→ **Texte retenu**:
Que cette diligence était d'ailleurs rapidement concrétisée par le dépôt d'un chèque de 720.000 francs adressé le 29 juillet 1999 par Me de LA HAMAYDE au Trésor Public de TROYES.
Attendu dans ces conditions, que l'opposition des consorts X... se révèle malicieuse et démontre leur mauvaise foi;
Qu'il convient de faire droit à l'appel incident de Monsieur Denis X... et de condamner les appelants à lui payer une indemnité de 15.000 francs ;
Que sur le fondement de l'article 700 du Nouveau Code de Procédure Civile, il sera alloué à Monsieur Denis X... une indemnité de 5.000 francs ;
PAR CES MOTIFS,
LA COUR, statuant publiquement et contradictoirement,
Déclare recevable et non fondé l'appel formé par Messieurs Y..., Henri et Antoine X... ;
Les en déboute.
CONFIRME l'ordonnance déférée en toutes ses dispositions,
Y ajoutant
Reçoit Monsieur Denis X... en son appel incident,
Condamne Messieurs Y..., Henri et Antoine X... à payer à Monsieur Denis X..., une somme de
QUINZE MILLE FRANCS (15.000 francs) en vertu de l'article 1382 du Code Civil, pour abus du droit d'agir;
Condamne Messieurs Y..., Henri et Antoine X... à payer à Monsieur Denis X..., une indemnité de CINQ MILLE FRANCS (5.000 francs), en vertu de l'article 700 du Nouveau Code de Procédure Civile
Condamne Messieurs Y..., Henri et Antoine X... aux entiers dépens, avec pour ceux d'appel, droit de recouvrement direct au profit de Me ESTIVAL, avoué dans les termes de l'article 699 du Nouveau Code de Procédure Civile.

→ **Consigne**:
Recopiez mot pour mot le passage de l'arrêt qui s'ouvre sur les mots "Que cette diligence" et se termine par "Public de TROYES.". Les enregistrements ne servent à rien ici.

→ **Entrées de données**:
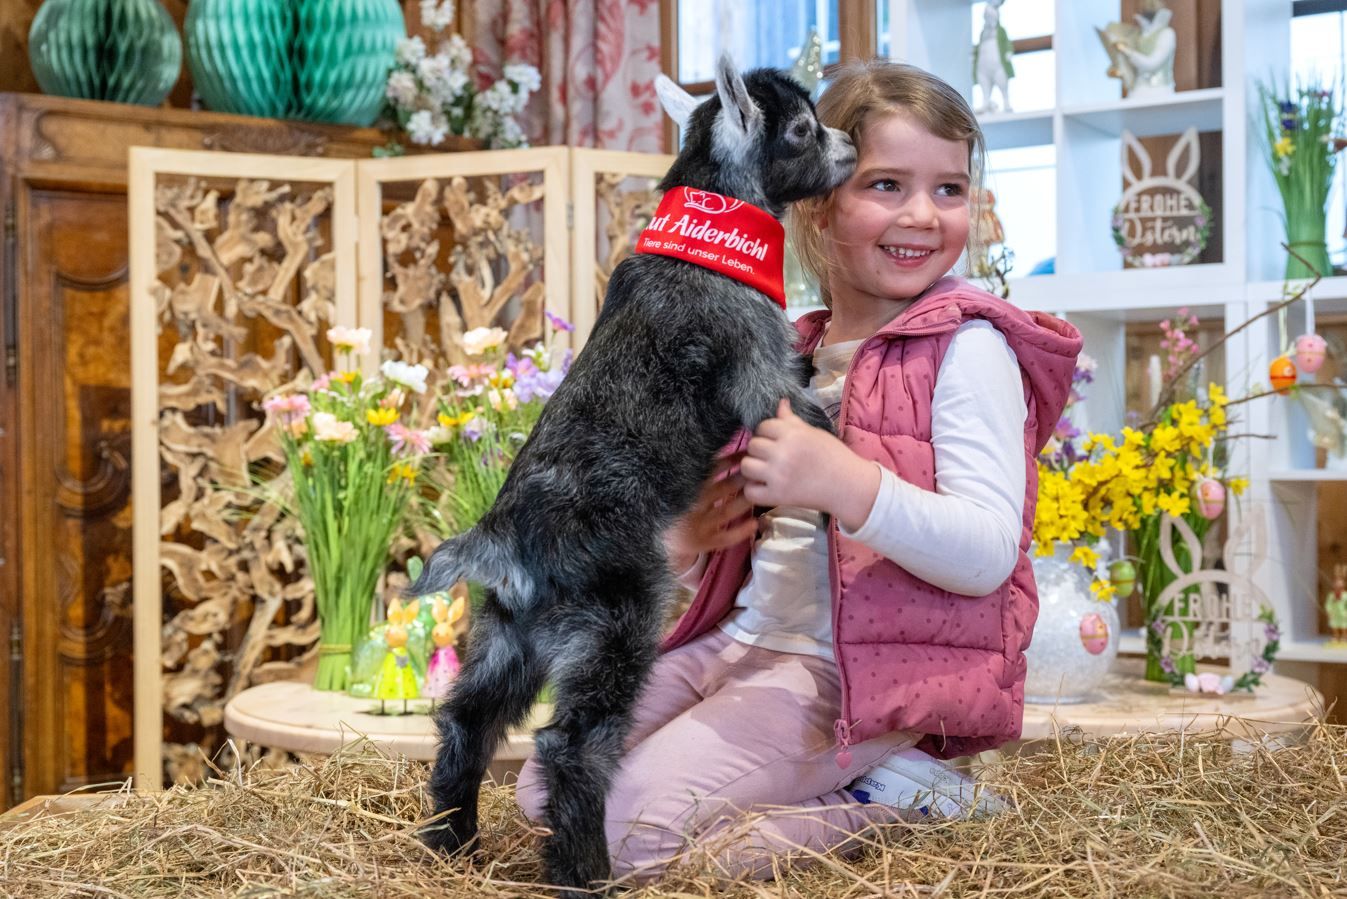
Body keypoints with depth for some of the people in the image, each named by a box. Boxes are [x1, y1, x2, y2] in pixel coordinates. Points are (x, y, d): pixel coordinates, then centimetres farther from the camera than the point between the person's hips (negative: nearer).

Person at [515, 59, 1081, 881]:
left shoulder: (966, 350, -8)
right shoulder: (789, 355, 14)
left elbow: (989, 554, -20)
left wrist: (847, 485, -34)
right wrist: (688, 537, -5)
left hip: (855, 671, -8)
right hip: (742, 639, 8)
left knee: (634, 828, -21)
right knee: (548, 787, 3)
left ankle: (888, 796, -3)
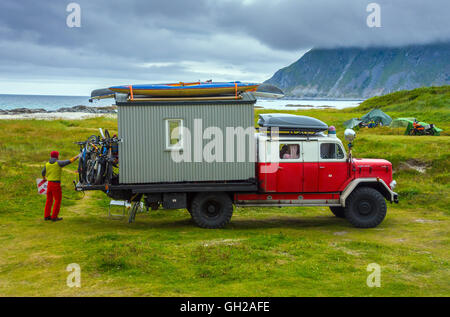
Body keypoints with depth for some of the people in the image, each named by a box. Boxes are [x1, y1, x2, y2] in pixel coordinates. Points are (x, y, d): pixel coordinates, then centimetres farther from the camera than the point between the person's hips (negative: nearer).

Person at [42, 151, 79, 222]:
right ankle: (54, 217, 2)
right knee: (57, 200, 3)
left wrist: (44, 177, 44)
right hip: (56, 184, -6)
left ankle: (46, 216, 19)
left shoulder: (47, 164, 6)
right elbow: (70, 161, -5)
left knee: (49, 200, 15)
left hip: (49, 183, 6)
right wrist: (78, 156, 7)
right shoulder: (58, 163, -9)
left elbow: (43, 173, 22)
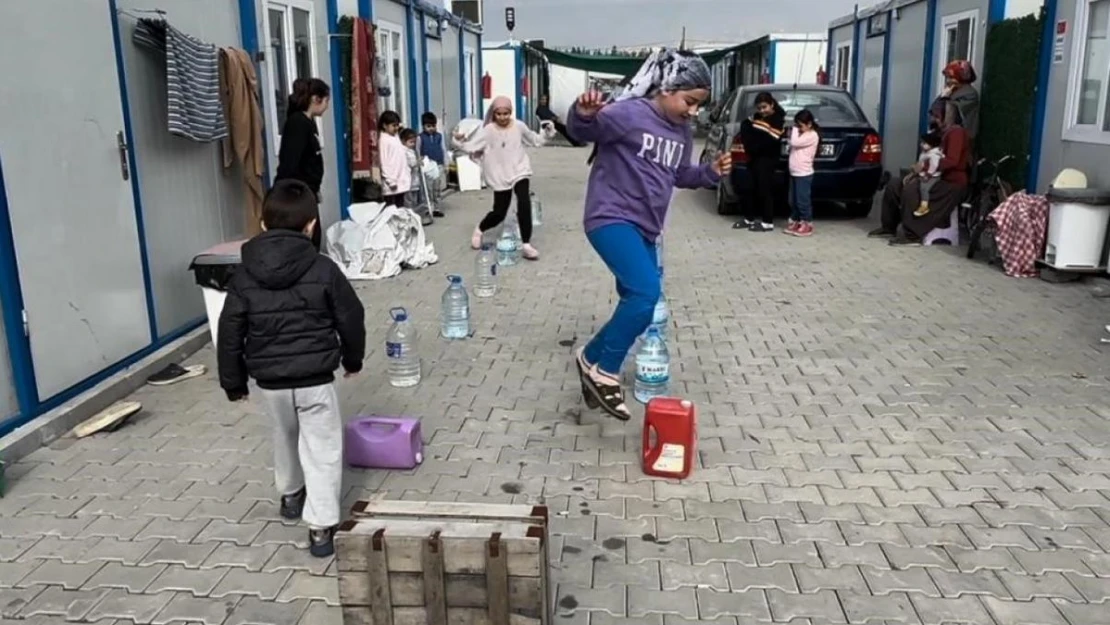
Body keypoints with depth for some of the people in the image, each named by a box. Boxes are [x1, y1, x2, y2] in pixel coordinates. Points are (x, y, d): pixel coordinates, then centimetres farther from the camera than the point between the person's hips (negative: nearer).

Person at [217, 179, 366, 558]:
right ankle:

→ **Résultat**:
Que cette diligence était d'ailleurs rapidement concrétisée par le dépôt d'un chèque de 720.000 francs adressé le 29 juillet 1999 par Me de LA HAMAYDE au Trésor Public de TROYES.